[Nameplate] Overcast ~ 81°F  
High: 87°F ~ Low: 70°F
Tuesday, Sep. 2, 2014

What are the school rules?

Sunday, January 15, 2006

SIKESTON - Most area schools have rules against bringing cell phones to school.

According to the Sikeston R-6 district handbook, students aren't to bring cell phones - in addition to other electronic devices - "to any school facility on school grounds or to a school-sponsored event during the school day."

Superintendent Steve Borgsmiller said,"You don't want those interrupting the educational climate - you're here to learn, not to talk on the phone."

However, these rules are taken loosely and staff doesn't search for phones. At Kelly Middle School, officials have eased the rules and allow students to bring cell phones, as long as they are kept in book bags and turned off or to a silent ring.

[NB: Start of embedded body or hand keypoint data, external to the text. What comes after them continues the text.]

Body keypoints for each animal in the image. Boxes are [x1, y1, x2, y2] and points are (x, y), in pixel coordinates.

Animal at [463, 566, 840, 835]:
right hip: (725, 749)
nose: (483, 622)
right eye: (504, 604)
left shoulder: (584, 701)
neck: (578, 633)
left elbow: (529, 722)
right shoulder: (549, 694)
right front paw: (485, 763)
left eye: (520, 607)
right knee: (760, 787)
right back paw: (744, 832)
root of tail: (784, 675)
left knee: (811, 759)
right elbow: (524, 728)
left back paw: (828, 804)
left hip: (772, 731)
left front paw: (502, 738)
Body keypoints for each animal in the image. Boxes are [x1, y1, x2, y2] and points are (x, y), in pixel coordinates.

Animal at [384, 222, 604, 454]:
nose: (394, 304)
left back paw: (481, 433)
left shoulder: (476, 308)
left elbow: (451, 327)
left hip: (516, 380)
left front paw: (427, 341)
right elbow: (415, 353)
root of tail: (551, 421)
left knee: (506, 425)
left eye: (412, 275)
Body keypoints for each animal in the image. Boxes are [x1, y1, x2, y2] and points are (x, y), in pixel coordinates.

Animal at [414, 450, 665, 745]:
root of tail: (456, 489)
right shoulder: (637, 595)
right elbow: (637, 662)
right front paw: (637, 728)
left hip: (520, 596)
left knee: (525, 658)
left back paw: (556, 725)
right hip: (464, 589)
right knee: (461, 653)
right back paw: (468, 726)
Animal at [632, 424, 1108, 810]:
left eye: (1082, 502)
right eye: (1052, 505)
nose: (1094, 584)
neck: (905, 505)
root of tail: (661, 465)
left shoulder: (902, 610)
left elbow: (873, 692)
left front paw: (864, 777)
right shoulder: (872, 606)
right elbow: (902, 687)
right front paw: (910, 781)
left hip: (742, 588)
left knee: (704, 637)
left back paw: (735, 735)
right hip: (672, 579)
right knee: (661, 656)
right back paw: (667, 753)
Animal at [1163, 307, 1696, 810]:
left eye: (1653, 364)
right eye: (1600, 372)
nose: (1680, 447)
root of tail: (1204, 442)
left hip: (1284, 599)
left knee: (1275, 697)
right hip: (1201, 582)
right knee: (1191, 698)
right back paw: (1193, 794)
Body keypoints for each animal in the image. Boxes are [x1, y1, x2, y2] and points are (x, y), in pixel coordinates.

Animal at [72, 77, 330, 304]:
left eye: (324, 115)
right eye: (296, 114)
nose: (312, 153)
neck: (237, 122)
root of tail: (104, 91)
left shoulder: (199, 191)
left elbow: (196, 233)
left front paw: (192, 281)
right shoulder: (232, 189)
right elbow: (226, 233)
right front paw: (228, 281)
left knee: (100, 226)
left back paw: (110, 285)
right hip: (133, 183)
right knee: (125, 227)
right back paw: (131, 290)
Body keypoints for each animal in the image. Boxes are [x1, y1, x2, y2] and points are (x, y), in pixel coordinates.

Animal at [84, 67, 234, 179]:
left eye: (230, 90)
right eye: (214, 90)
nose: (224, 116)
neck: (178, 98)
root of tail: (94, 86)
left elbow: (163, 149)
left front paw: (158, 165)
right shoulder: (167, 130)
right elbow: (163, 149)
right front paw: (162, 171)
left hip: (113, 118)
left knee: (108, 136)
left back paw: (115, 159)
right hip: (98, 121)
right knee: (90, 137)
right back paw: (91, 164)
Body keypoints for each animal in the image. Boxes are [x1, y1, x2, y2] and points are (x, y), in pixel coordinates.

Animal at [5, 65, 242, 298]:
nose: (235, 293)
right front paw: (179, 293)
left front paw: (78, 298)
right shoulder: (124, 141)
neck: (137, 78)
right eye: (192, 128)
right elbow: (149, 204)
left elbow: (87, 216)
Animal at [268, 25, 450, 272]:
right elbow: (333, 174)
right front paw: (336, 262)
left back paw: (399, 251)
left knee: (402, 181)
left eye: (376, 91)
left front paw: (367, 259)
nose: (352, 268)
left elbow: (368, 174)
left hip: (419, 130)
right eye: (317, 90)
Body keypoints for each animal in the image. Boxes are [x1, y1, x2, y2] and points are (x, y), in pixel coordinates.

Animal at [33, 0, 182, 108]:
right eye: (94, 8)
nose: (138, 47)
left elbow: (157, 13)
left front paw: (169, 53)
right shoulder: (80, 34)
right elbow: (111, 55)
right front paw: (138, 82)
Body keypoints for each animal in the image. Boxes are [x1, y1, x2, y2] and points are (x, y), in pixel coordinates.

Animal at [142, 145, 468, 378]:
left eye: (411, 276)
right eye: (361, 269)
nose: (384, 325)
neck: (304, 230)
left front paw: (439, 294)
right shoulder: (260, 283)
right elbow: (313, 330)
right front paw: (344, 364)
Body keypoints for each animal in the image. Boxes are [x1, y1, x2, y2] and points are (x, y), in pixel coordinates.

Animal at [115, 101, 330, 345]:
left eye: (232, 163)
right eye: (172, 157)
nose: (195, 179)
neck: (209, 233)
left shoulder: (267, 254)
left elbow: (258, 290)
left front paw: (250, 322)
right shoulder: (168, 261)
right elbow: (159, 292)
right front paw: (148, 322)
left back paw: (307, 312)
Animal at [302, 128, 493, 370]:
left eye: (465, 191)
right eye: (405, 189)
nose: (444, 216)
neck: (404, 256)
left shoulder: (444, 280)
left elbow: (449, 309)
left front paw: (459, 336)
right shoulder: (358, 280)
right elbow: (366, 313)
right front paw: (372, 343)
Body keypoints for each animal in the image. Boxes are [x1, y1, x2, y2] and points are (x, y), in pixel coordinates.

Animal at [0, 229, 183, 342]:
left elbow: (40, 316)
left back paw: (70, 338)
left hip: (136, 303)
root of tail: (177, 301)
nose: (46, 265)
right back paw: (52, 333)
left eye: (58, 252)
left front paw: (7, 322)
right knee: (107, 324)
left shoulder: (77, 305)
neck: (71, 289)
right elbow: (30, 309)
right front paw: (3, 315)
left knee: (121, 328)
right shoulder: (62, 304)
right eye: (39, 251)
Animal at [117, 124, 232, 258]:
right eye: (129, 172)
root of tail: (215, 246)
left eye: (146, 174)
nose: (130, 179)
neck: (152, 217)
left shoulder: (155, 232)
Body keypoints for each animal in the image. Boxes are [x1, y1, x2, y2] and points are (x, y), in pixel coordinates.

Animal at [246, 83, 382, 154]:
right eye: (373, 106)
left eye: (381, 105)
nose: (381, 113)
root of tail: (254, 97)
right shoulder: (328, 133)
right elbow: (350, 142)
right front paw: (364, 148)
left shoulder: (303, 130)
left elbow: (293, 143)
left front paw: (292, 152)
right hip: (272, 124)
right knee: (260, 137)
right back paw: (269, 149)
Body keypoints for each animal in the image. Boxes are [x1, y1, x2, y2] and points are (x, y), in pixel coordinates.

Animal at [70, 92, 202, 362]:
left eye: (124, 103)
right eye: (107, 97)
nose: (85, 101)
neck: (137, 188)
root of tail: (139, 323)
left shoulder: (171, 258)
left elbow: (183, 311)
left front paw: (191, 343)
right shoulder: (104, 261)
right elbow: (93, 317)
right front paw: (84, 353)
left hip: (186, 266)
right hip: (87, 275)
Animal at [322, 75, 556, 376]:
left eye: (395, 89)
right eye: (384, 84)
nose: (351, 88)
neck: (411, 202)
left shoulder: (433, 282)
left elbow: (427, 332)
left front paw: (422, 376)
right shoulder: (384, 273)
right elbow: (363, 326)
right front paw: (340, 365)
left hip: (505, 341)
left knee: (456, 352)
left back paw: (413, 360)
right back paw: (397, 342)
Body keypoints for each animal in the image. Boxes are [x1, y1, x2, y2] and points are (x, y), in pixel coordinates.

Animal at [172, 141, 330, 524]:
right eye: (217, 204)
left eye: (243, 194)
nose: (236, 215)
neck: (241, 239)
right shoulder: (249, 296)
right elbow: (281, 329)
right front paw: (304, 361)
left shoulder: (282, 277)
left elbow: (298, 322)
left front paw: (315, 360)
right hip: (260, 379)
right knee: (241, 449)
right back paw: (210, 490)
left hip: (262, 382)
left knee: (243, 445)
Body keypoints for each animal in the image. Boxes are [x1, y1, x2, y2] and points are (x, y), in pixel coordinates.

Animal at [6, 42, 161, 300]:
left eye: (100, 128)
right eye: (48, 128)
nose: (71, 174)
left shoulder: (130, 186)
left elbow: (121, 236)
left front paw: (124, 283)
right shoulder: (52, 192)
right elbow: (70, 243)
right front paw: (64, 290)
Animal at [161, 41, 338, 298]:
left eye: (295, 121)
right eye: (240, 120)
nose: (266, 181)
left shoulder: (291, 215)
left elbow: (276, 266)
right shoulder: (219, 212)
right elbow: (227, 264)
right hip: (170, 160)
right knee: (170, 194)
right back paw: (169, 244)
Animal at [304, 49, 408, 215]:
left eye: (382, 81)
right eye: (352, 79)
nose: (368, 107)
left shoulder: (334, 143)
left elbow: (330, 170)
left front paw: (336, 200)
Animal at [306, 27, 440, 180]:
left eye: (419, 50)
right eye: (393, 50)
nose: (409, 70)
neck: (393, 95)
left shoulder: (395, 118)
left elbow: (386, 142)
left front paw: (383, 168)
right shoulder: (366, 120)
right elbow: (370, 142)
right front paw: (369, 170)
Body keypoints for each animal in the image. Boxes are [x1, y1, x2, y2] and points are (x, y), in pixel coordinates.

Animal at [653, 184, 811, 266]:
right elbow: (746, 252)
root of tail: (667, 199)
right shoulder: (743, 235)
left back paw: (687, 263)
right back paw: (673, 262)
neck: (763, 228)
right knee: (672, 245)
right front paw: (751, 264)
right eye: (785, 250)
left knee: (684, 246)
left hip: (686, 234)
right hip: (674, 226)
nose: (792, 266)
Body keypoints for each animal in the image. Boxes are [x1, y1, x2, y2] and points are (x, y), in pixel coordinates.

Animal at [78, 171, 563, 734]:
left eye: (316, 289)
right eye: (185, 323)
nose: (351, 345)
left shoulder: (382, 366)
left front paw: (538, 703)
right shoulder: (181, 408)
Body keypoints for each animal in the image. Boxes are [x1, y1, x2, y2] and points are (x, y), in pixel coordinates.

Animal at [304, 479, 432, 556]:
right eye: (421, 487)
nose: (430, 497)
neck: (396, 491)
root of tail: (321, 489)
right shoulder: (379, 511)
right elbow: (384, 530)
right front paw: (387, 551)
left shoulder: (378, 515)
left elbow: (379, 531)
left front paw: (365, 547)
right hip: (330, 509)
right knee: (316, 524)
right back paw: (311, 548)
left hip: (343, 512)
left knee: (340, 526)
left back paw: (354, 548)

"More or less it's a thing where we've realized that the times are changing," said Mark Kiehne, middle school principal. "The rules still do say not to have them, but we're understanding."

Kiehne said although school phones are available for students to make phone calls, cell phones are beneficial for them to call their parents if they need to stay late for practice or tutoring or be picked up earlier than anticipated.

New Madrid County Middle School officials share the same idea. "We don't go looking around for them at all," said Assistant Principal Scott Kruse. But, if the phones will ring during class, administration takes the phone for the rest of the year, or until a parent comes in to pick it up.

And sometimes parents don't bother to retrieve the phones. Kruse said he has five on his desk and there are more.

Distractions at Kelly are handled on a case-by-case basis., depending on the level of disruption. "Sometimes (the student) forgets to turn it off in the morning," Kiehne said.

Disciplinary actions range from warnings to the phone being taken for the day or until parents get it. But that is a problem Kiehne rarely faces.

"We've never had a problem with a malicious attempt to be sneaky or get away with something," Kiehne said. "So far it seems like warnings have been the big thing."